> What to do
Show every line below where "legalmente" can be found.

> Input for this task
=======

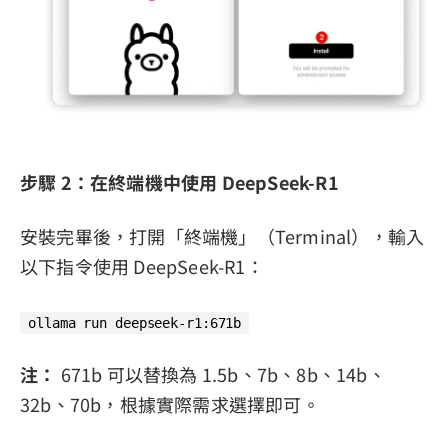
步驟 2：在終端機中使用 DeepSeek-R1
安裝完畢後，打開「終端機」（Terminal），輸入
以下指令使用 DeepSeek-R1：
ollama run deepseek-r1:671b
注：
671b 可以替換為 1.5b、7b、8b、14b、
32b、70b，根據實際需求選擇即可。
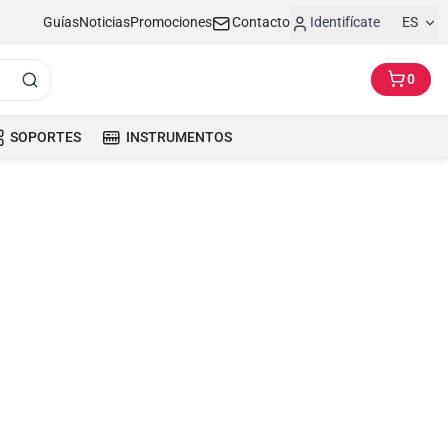
Guías
Noticias
Promociones
Contacto
Identifícate
ES
0
SOPORTES
INSTRUMENTOS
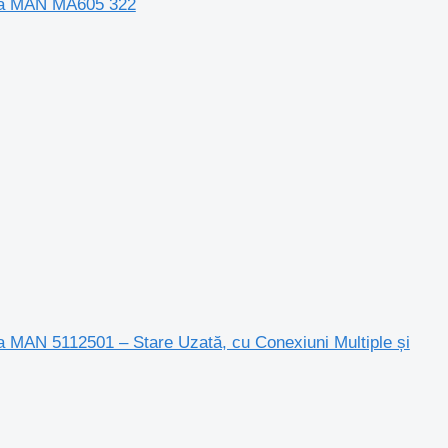
ика MAN MA605 322
 MAN 5112501 – Stare Uzată, cu Conexiuni Multiple și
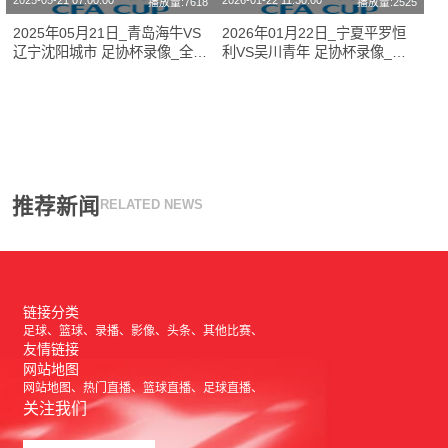
2025-05-21 07:00:00
2026-01-22 11:30:00
播放量:7618
播放量:2525
2025年05月21日_青岛海牛VS
2026年01月22日_宁夏平罗恒
辽宁沈阳城市 足协杯录像_全场
利VS吴川青年 足协杯录像_全
录像【全场回放】
场录像【全场回放】
推荐新闻
RELATED NEWS
链接分类
足球
篮球
录播
影像
头条
其他比赛
友情链接
网站地图
网站地图
热门直播
篮球直播
足球直播
关注我们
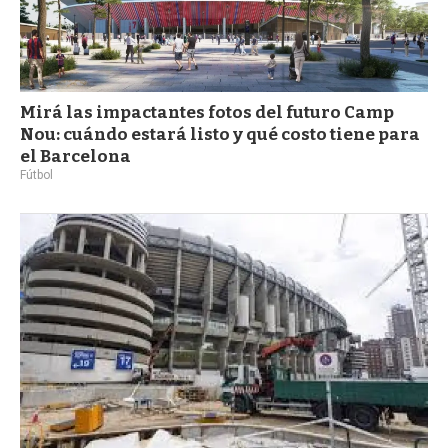
Mirá las impactantes fotos del futuro Camp
Nou: cuándo estará listo y qué costo tiene para
el Barcelona
Fútbol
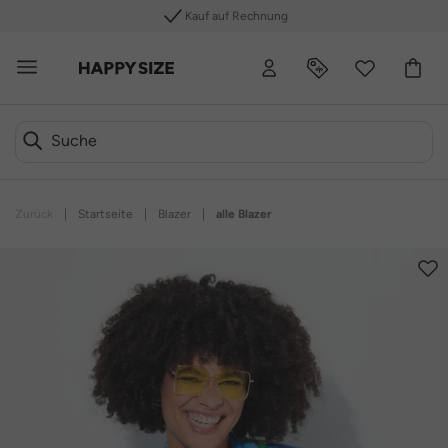
Kauf auf Rechnung
Zurück
|
Startseite
|
Blazer
|
alle Blazer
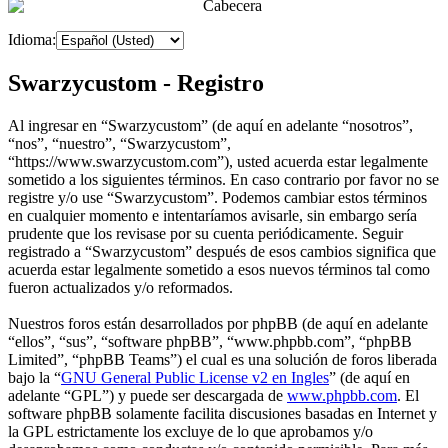
Idioma:
Swarzycustom - Registro
Al ingresar en “Swarzycustom” (de aquí en adelante “nosotros”,
“nos”, “nuestro”, “Swarzycustom”,
“https://www.swarzycustom.com”), usted acuerda estar legalmente
sometido a los siguientes términos. En caso contrario por favor no se
registre y/o use “Swarzycustom”. Podemos cambiar estos términos
en cualquier momento e intentaríamos avisarle, sin embargo sería
prudente que los revisase por su cuenta periódicamente. Seguir
registrado a “Swarzycustom” después de esos cambios significa que
acuerda estar legalmente sometido a esos nuevos términos tal como
fueron actualizados y/o reformados.
Nuestros foros están desarrollados por phpBB (de aquí en adelante
“ellos”, “sus”, “software phpBB”, “www.phpbb.com”, “phpBB
Limited”, “phpBB Teams”) el cual es una solución de foros liberada
bajo la “
GNU General Public License v2 en Ingles
” (de aquí en
adelante “GPL”) y puede ser descargada de
www.phpbb.com
. El
software phpBB solamente facilita discusiones basadas en Internet y
la GPL estrictamente los excluye de lo que aprobamos y/o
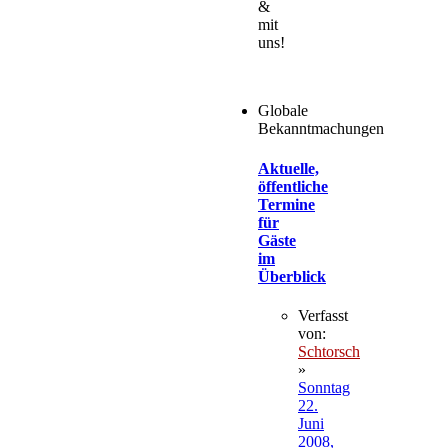
&
mit
uns!
Globale
Bekanntmachungen
Aktuelle,
öffentliche
Termine
für
Gäste
im
Überblick
Verfasst
von:
Schtorsch
»
Sonntag
22.
Juni
2008,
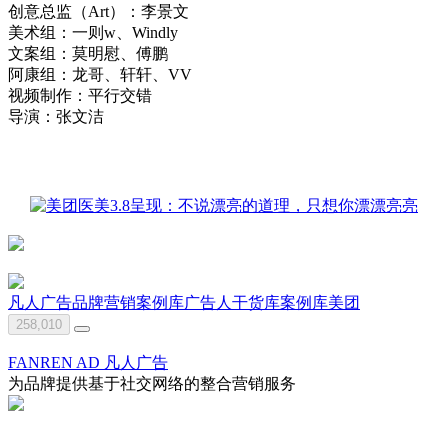
创意总监（Art）：李景文
美术组：一则w、Windly
文案组：莫明慰、傅鹏
阿康组：龙哥、轩轩、VV
视频制作：平行交错
导演：张文洁
凡人广告
品牌营销案例库
广告人干货库
案例库
美团
258,010
FANREN AD 凡人广告
为品牌提供基于社交网络的整合营销服务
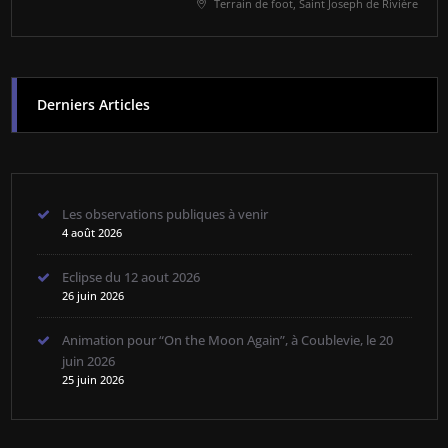
Terrain de foot, Saint Joseph de Rivière
Derniers Articles
Les observations publiques à venir
4 août 2026
Eclipse du 12 aout 2026
26 juin 2026
Animation pour “On the Moon Again”, à Coublevie, le 20
juin 2026
25 juin 2026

=======

> Task output
“https://www.swarzycustom.com”), usted acuerda estar legalmente
acuerda estar legalmente sometido a esos nuevos términos tal como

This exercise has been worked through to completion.